# Try to guess the message of the video (safe for work)



## Elf-cat (May 15, 2016)

Try to guess the simple message of the video


----------



## Wither (May 15, 2016)

Probably shouldn't have made a poll that essentially gives you only one option. Kind of defeats the purpose of it, no?

The whole thing seems to show how the kid's life will turn out. If you knew what your kid would become, would you still raise it? Even if they're destined to be Hitler 2.0?
The video was neat, but I didn't find it impressing me with what it had to say.


----------



## Elf-cat (May 15, 2016)

Wither said:


> Probably shouldn't have made a poll that essentially gives you only one option. Kind of defeats the purpose of it, no?
> 
> The whole thing seems to show how the kid's life will turn out. If you knew what your kid would become, would you still raise it? Even if they're destined to be Hitler 2.0?
> The video was neat, but I didn't find it impressing me with what it had to say.

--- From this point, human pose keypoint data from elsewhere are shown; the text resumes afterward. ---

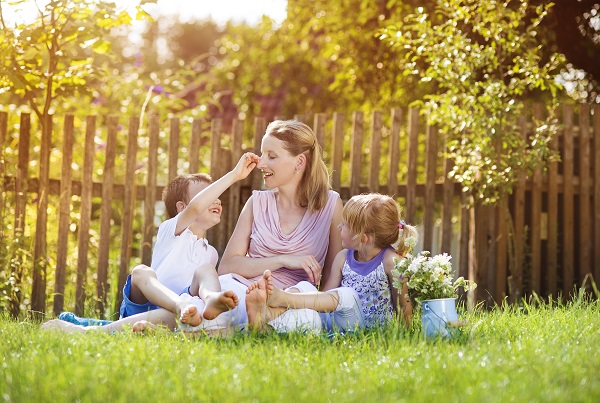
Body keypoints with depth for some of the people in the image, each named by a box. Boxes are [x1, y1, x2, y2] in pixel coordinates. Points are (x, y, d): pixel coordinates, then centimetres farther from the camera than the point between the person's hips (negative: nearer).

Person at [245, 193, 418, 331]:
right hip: (338, 321, 5)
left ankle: (280, 298, -44)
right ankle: (268, 313, -50)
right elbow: (325, 297, 8)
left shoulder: (390, 261, -8)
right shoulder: (343, 258, 9)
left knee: (347, 295, -34)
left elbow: (403, 304, -3)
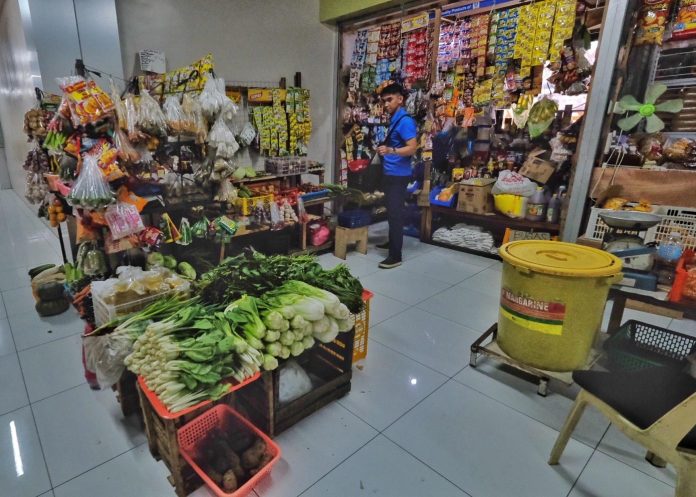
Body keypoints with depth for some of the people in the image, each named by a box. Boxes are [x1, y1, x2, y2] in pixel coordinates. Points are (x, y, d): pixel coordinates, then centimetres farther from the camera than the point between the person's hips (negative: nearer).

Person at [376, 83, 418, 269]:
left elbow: (412, 148, -24)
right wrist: (383, 149, 17)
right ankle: (392, 242, 33)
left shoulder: (405, 121, -15)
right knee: (391, 211, 18)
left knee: (395, 213, -8)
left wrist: (390, 150, -35)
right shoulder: (394, 119, 14)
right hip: (390, 173, 10)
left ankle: (396, 256, -3)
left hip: (398, 174, -10)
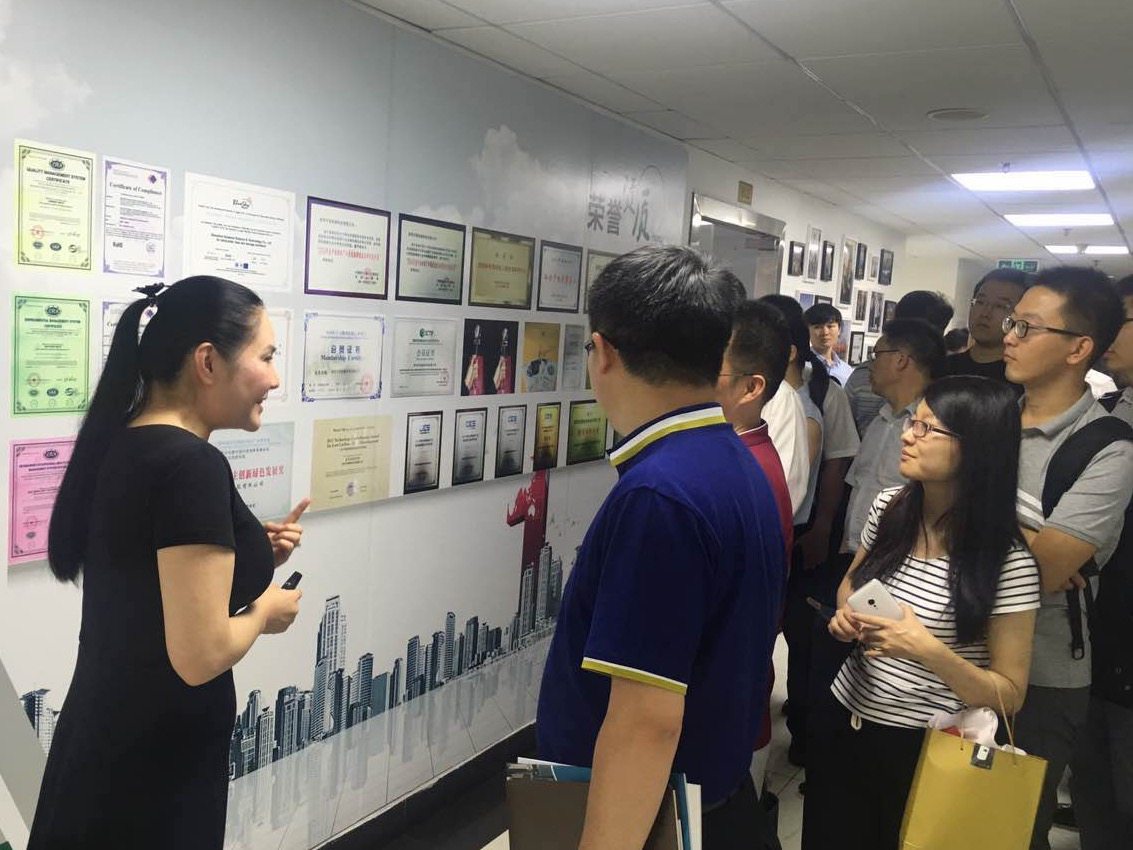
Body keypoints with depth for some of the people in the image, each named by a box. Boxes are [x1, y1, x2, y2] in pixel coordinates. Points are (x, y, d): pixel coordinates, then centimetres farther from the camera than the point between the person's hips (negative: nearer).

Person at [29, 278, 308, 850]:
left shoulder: (121, 447, 4)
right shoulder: (192, 465, -24)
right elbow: (199, 655, -27)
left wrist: (249, 555, 5)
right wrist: (265, 609, -9)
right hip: (154, 769, -8)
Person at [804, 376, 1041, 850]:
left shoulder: (1008, 562, -19)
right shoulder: (889, 507, -3)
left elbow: (1010, 695, -13)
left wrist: (930, 651, -29)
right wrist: (845, 615, -7)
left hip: (921, 746, -5)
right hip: (843, 718, 5)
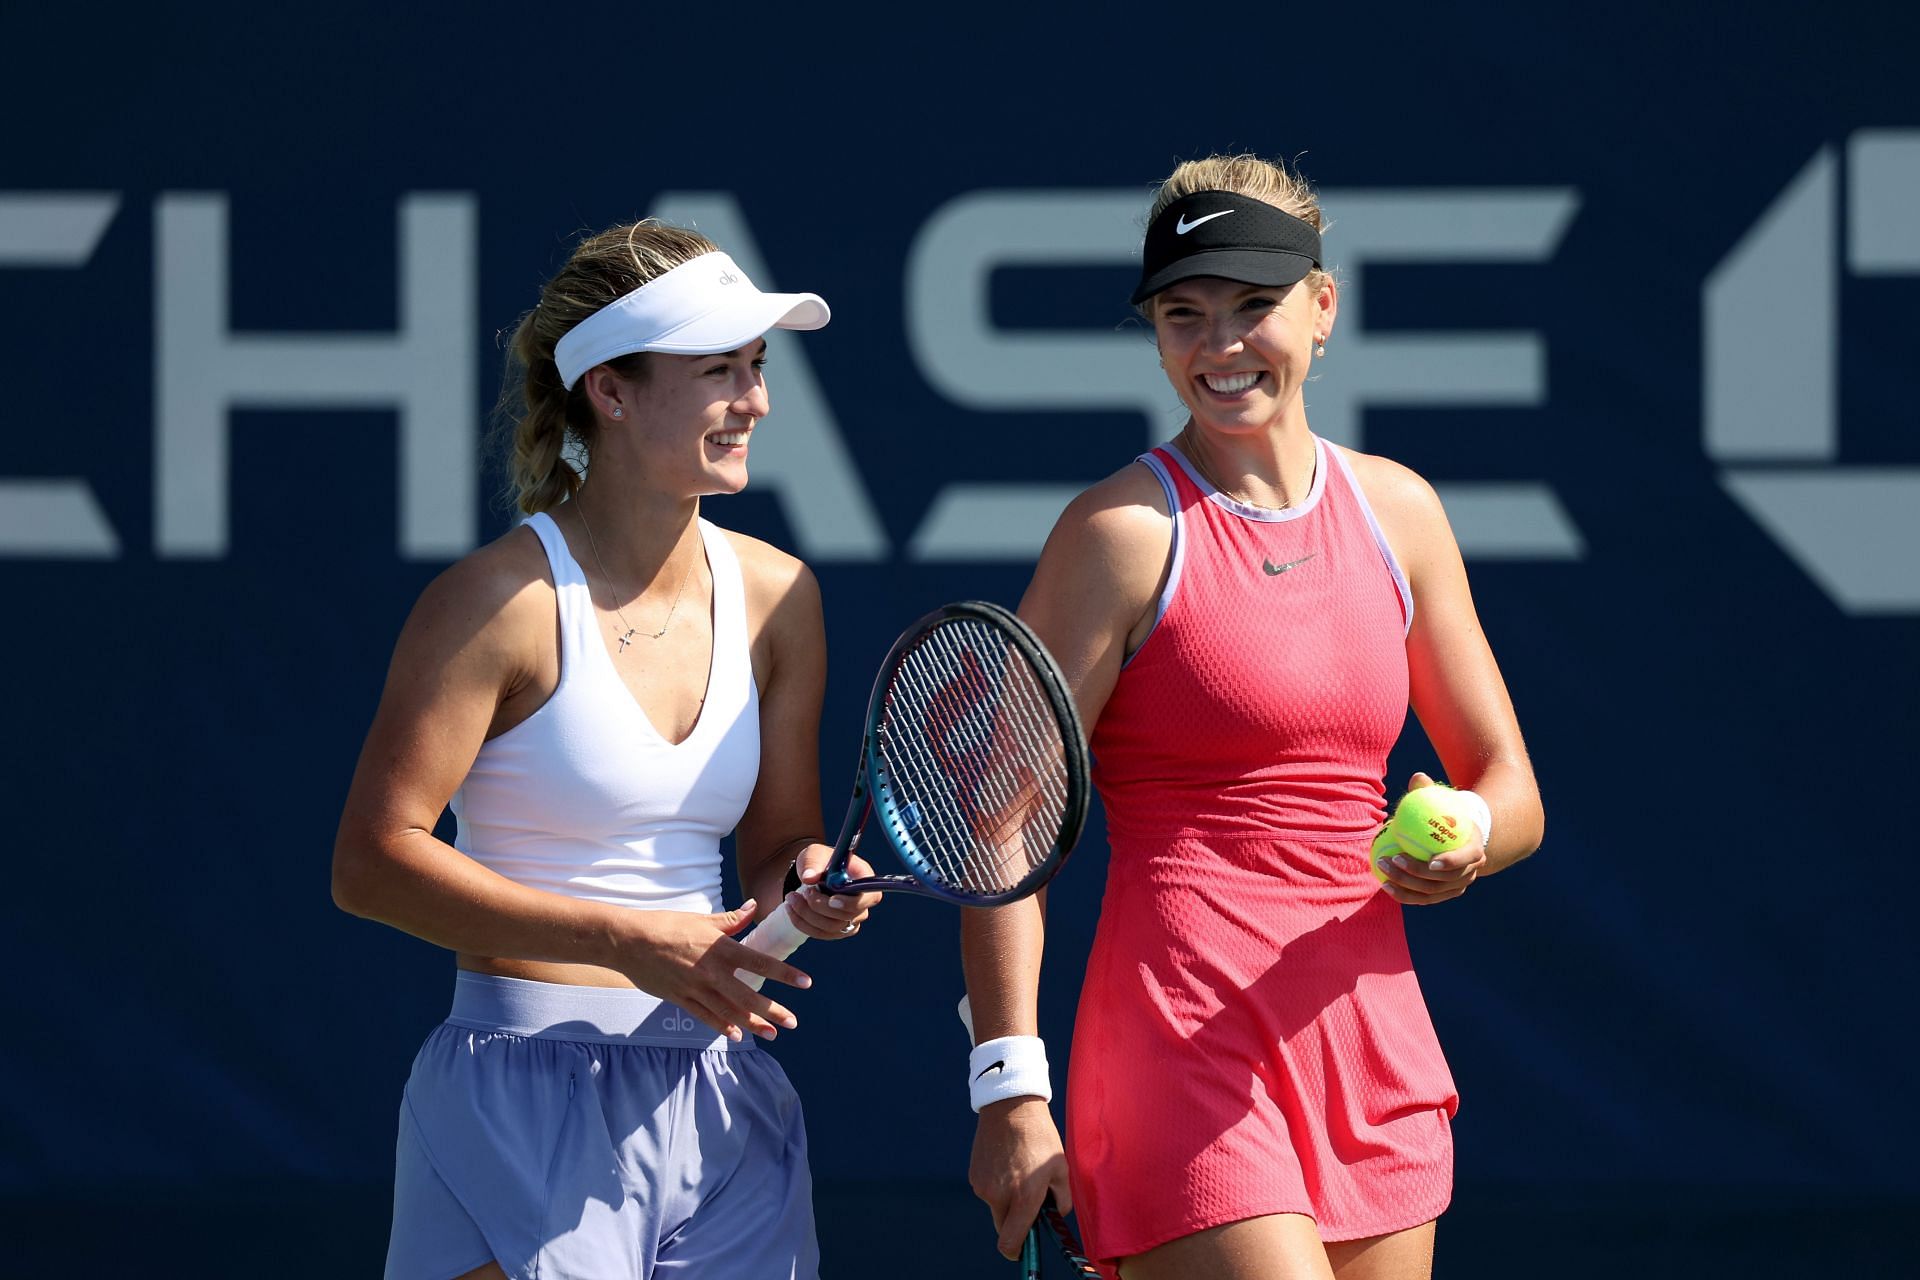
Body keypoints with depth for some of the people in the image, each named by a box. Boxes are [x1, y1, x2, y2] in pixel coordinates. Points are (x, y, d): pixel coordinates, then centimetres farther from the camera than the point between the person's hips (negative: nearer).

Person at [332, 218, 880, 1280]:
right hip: (530, 1103, -6)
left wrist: (808, 887, -9)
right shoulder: (504, 601, -10)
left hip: (721, 1106, 6)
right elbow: (372, 864, -13)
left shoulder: (774, 596, 8)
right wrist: (629, 940, -18)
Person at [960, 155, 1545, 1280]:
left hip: (1369, 1031, 6)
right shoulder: (1126, 529, -6)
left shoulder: (1397, 511, 10)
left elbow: (1510, 789, 16)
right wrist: (1011, 1085, -16)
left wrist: (1465, 841, -9)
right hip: (1184, 1041, -6)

Sometimes simulations are not 100% accurate. Also what if the simulation was fake to test if the parent was worthy of having a child.


----------



## Wither (May 15, 2016)

Elf-cat said:


> Sometimes simulations are not 100% accurate. Also what if the simulation was fake to test if the parent was worthy of having a child.


Sure. It could also mean the girl will actually have plant growing powers. That'd be the best outcome.


----------